Though brutally written and loaded with difficult subjects, including domestic violence, rape and incest, this novel broke ground upon publication, and continues to enlighten a generation of readers.
Buy The Colour Purple

 

 

An Expanded Love

Jacqueline Applebee
Bisexual black British author Jacqueline Applebee (and DIVA regular) is one of the most prolific writers of contemporary erotica. Her stories can venture into the paranormal, slash, queer and straight, emphasising the eroticism of sexuality and all its flexibility. In An Expanded Love, the idea of monogamy is held up to interrogation as Nadia is forced - through new girlfriend Christine - to let go of her conservative sexual ideas and embrace polyamory - throwing her ex boyfriend into the mix, a pagan synchronised swimmer and her homebody boyfriend, this book is a sexual melting pot where labels fall away. Not for the faint hearted, it contains explicit descriptions of sexual acts, but if you're feeling particularly naughty, you can download it to Kindle for a sneaky read on the tube. Just make sure no one's watching over your shoulder.

Buy it here!


 
Gilda

Jewelle Gomez
Back in 1991 when Jewelle Gomez published her first Gilda novel, lesbians weren't cool or sexy.
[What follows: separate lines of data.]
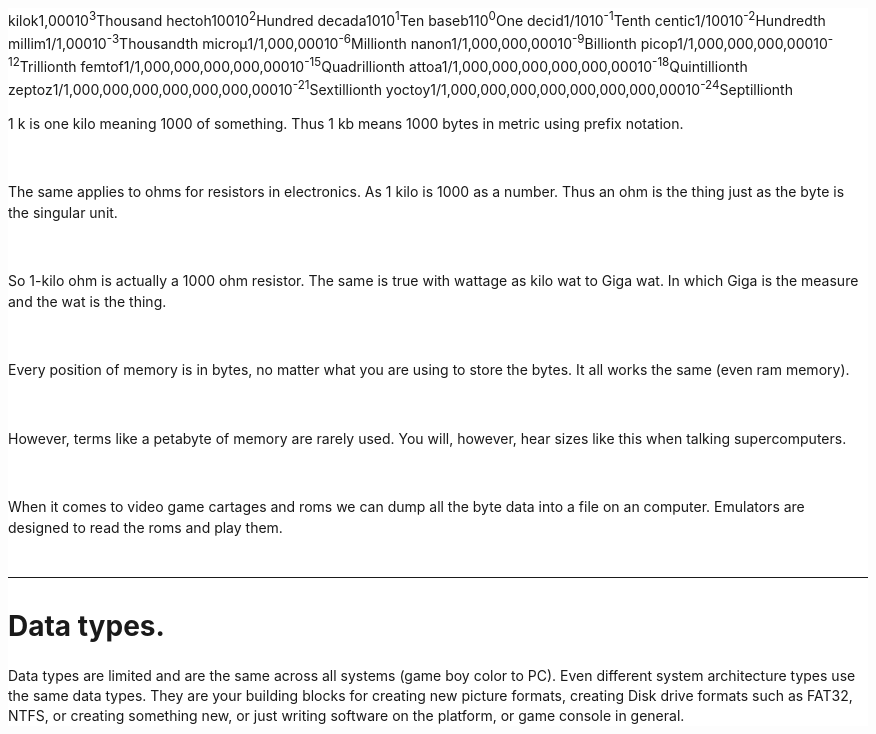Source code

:   <tr><td>kilo</td><td>k</td><td>1,000</td><td>10<sup>3</sup></td><td>Thousand</td></tr>
  <tr><td>hecto</td><td>h</td><td>100</td><td>10<sup>2</sup></td><td>Hundred</td></tr>
  <tr><td>deca</td><td>da</td><td>10</td><td>10<sup>1</sup></td><td>Ten</td></tr>
  <tr><td>base</td><td>b</td><td>1</td><td>10<sup>0</sup></td><td>One</td></tr>
  <tr><td>deci</td><td>d</td><td>1/10</td><td>10<sup>-1</sup></td><td>Tenth</td></tr>
  <tr><td>centi</td><td>c</td><td>1/100</td><td>10<sup>-2</sup></td><td>Hundredth</td></tr>
  <tr><td>milli</td><td>m</td><td>1/1,000</td><td>10<sup>-3</sup></td><td>Thousandth</td></tr>
  <tr><td>micro</td><td>µ</td><td>1/1,000,000</td><td>10<sup>-6</sup></td><td>Millionth</td></tr>
  <tr><td>nano</td><td>n</td><td>1/1,000,000,000</td><td>10<sup>-9</sup></td><td>Billionth</td></tr>
  <tr><td>pico</td><td>p</td><td>1/1,000,000,000,000</td><td>10<sup>-12</sup></td><td>Trillionth</td></tr>
  <tr><td>femto</td><td>f</td><td>1/1,000,000,000,000,000</td><td>10<sup>-15</sup></td><td>Quadrillionth</td></tr>
  <tr><td>atto</td><td>a</td><td>1/1,000,000,000,000,000,000</td><td>10<sup>-18</sup></td><td>Quintillionth</td></tr>
  <tr><td>zepto</td><td>z</td><td>1/1,000,000,000,000,000,000,000</td><td>10<sup>-21</sup></td><td>Sextillionth</td></tr>
  <tr><td>yocto</td><td>y</td><td>1/1,000,000,000,000,000,000,000,000</td><td>10<sup>-24</sup></td><td>Septillionth</td></tr>
</table>

<br />

1 k is one kilo meaning 1000 of something. Thus 1 kb means 1000 bytes in metric using prefix notation.

<br />

The same applies to ohms for resistors in electronics. As 1 kilo is 1000 as a number. Thus an ohm is the thing just as the byte is the singular unit.

<br />

So 1-kilo ohm is actually a 1000 ohm resistor. The same is true with wattage as kilo wat to Giga wat. In which Giga is the measure and the wat is the thing.

<br />

Every position of memory is in bytes, no matter what you are using to store the bytes. It all works the same (even ram memory).

<br />

However, terms like a petabyte of memory are rarely used. You will, however, hear sizes like this when talking supercomputers.

<br />

When it comes to video game cartages and roms we can dump all the byte data into a file on an computer. Emulators are designed to read the roms and play them.

<h1 id="dTypes" style="clear:left;"><hr />Data types.</h1>

Data types are limited and are the same across all systems (game boy color to PC). Even different system architecture types use the same data types. They are your building blocks for creating new picture formats, creating Disk drive formats such as FAT32, NTFS, or creating something new, or just writing software on the platform, or game console in general.
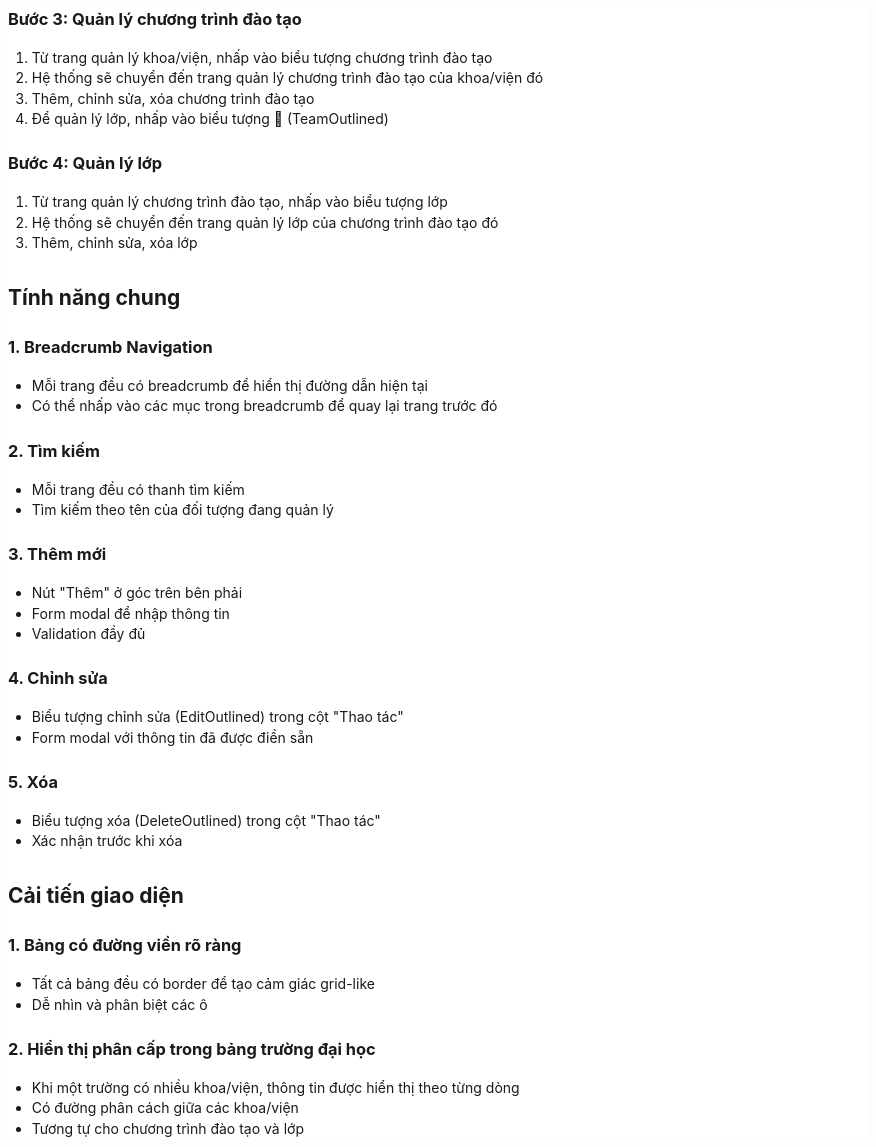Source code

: ### Bước 3: Quản lý chương trình đào tạo

1. Từ trang quản lý khoa/viện, nhấp vào biểu tượng chương trình đào tạo
2. Hệ thống sẽ chuyển đến trang quản lý chương trình đào tạo của khoa/viện đó
3. Thêm, chỉnh sửa, xóa chương trình đào tạo
4. Để quản lý lớp, nhấp vào biểu tượng 👥 (TeamOutlined)

### Bước 4: Quản lý lớp

1. Từ trang quản lý chương trình đào tạo, nhấp vào biểu tượng lớp
2. Hệ thống sẽ chuyển đến trang quản lý lớp của chương trình đào tạo đó
3. Thêm, chỉnh sửa, xóa lớp

## Tính năng chung

### 1. Breadcrumb Navigation

- Mỗi trang đều có breadcrumb để hiển thị đường dẫn hiện tại
- Có thể nhấp vào các mục trong breadcrumb để quay lại trang trước đó

### 2. Tìm kiếm

- Mỗi trang đều có thanh tìm kiếm
- Tìm kiếm theo tên của đối tượng đang quản lý

### 3. Thêm mới

- Nút "Thêm" ở góc trên bên phải
- Form modal để nhập thông tin
- Validation đầy đủ

### 4. Chỉnh sửa

- Biểu tượng chỉnh sửa (EditOutlined) trong cột "Thao tác"
- Form modal với thông tin đã được điền sẵn

### 5. Xóa

- Biểu tượng xóa (DeleteOutlined) trong cột "Thao tác"
- Xác nhận trước khi xóa

## Cải tiến giao diện

### 1. Bảng có đường viền rõ ràng

- Tất cả bảng đều có border để tạo cảm giác grid-like
- Dễ nhìn và phân biệt các ô

### 2. Hiển thị phân cấp trong bảng trường đại học

- Khi một trường có nhiều khoa/viện, thông tin được hiển thị theo từng dòng
- Có đường phân cách giữa các khoa/viện
- Tương tự cho chương trình đào tạo và lớp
Buffy hadn't been conceived of, Twilight was merely another time of the day and it would be three more years before Brad Pitt would don a wig to play Louis de Pointe du Lac in Anne Rice's Interview with the Vampire (what do you mean Brad Pitt's not a lesbian?) But back in 1991, Jewelle Gomez published her first collection of vampire heroine Gilda's adventures, winning herself two Lambda Literary Awards in the process. Escaping from slavery in the 1850s, Gilda's longing for companionship draws her towards a family of vampires who take her 'on a dangerous journey fill of loud laughter and subtle terror'.
Gilda Stories at amazon.co.uk

 

 

Parable of the Sower

Octavia Butler
The only science fiction writer to be awarded a MacArthur Foundation "genius" grant, Octavia Butler was one of most respected writers within science fiction genre, a traditionally male sphere. The fact she was also dyslexic, black and lesbian meant that she could have been further marginalised - instead, she's one of the most influential sci-fi writers to have ever lived, having won dozens of literary awards across the course of her career and produced a fierce catalogue of work. Her novel Parable of the Sower is perhaps her best piece, set in a futuristic Los Angeles where anarchy is rife, the government has collapsed and people have lost their connection with each other. The novel follows the journey of protagonist Lauren Olamina as she leaves her destroyed home on the edge of the city to travel north and establish a new religion of empathy called Earthseed.